### EXERCISE INPUT:
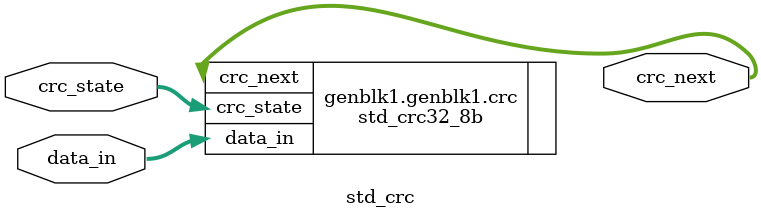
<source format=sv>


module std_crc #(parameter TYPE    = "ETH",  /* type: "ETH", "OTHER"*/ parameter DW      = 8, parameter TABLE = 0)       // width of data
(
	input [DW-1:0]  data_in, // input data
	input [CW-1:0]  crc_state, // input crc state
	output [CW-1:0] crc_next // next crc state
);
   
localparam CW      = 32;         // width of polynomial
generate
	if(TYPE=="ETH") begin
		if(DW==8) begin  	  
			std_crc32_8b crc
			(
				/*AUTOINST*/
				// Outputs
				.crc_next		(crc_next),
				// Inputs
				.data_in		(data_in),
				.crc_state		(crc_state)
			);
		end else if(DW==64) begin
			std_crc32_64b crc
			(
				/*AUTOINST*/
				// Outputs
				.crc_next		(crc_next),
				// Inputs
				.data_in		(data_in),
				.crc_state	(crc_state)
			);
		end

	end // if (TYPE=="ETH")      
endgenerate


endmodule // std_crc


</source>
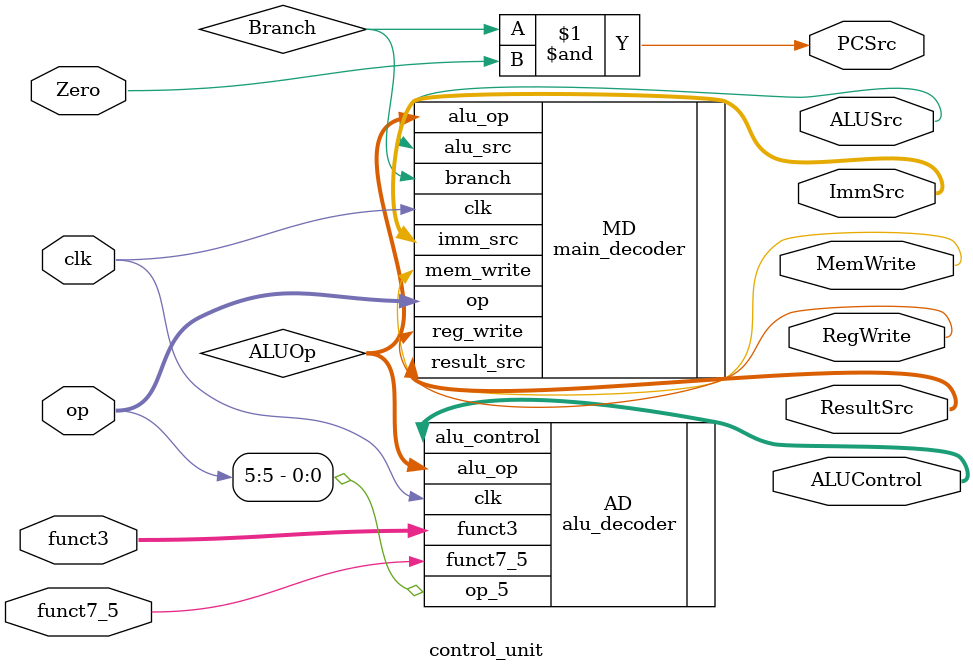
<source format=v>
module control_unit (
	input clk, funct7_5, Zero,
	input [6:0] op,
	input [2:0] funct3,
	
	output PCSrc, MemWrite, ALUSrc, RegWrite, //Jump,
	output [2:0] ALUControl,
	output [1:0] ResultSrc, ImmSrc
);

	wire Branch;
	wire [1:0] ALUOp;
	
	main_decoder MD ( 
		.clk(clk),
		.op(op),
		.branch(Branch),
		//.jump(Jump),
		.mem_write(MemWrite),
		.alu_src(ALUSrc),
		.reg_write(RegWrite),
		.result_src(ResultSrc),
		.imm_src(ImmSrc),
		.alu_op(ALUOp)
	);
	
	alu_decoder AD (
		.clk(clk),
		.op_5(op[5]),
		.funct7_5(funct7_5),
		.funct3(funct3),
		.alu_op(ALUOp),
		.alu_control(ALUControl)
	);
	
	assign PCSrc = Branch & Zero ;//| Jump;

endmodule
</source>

### WHAT THE TASK REQUIRES:
Retype the data in full. Images do not go in the copy.

### RESPONSE BOX:
<source format=sv>


module std_crc #(parameter TYPE    = "ETH",  /* type: "ETH", "OTHER"*/ parameter DW      = 8, parameter TABLE = 0)       // width of data
(
	input [DW-1:0]  data_in, // input data
	input [CW-1:0]  crc_state, // input crc state
	output [CW-1:0] crc_next // next crc state
);
   
localparam CW      = 32;         // width of polynomial
generate
	if(TYPE=="ETH") begin
		if(DW==8) begin  	  
			std_crc32_8b crc
			(
				/*AUTOINST*/
				// Outputs
				.crc_next		(crc_next),
				// Inputs
				.data_in		(data_in),
				.crc_state		(crc_state)
			);
		end else if(DW==64) begin
			std_crc32_64b crc
			(
				/*AUTOINST*/
				// Outputs
				.crc_next		(crc_next),
				// Inputs
				.data_in		(data_in),
				.crc_state	(crc_state)
			);
		end

	end // if (TYPE=="ETH")      
endgenerate


endmodule // std_crc


</source>
<source format=v>
module control_unit (
	input clk, funct7_5, Zero,
	input [6:0] op,
	input [2:0] funct3,
	
	output PCSrc, MemWrite, ALUSrc, RegWrite, //Jump,
	output [2:0] ALUControl,
	output [1:0] ResultSrc, ImmSrc
);

	wire Branch;
	wire [1:0] ALUOp;
	
	main_decoder MD ( 
		.clk(clk),
		.op(op),
		.branch(Branch),
		//.jump(Jump),
		.mem_write(MemWrite),
		.alu_src(ALUSrc),
		.reg_write(RegWrite),
		.result_src(ResultSrc),
		.imm_src(ImmSrc),
		.alu_op(ALUOp)
	);
	
	alu_decoder AD (
		.clk(clk),
		.op_5(op[5]),
		.funct7_5(funct7_5),
		.funct3(funct3),
		.alu_op(ALUOp),
		.alu_control(ALUControl)
	);
	
	assign PCSrc = Branch & Zero ;//| Jump;

endmodule
</source>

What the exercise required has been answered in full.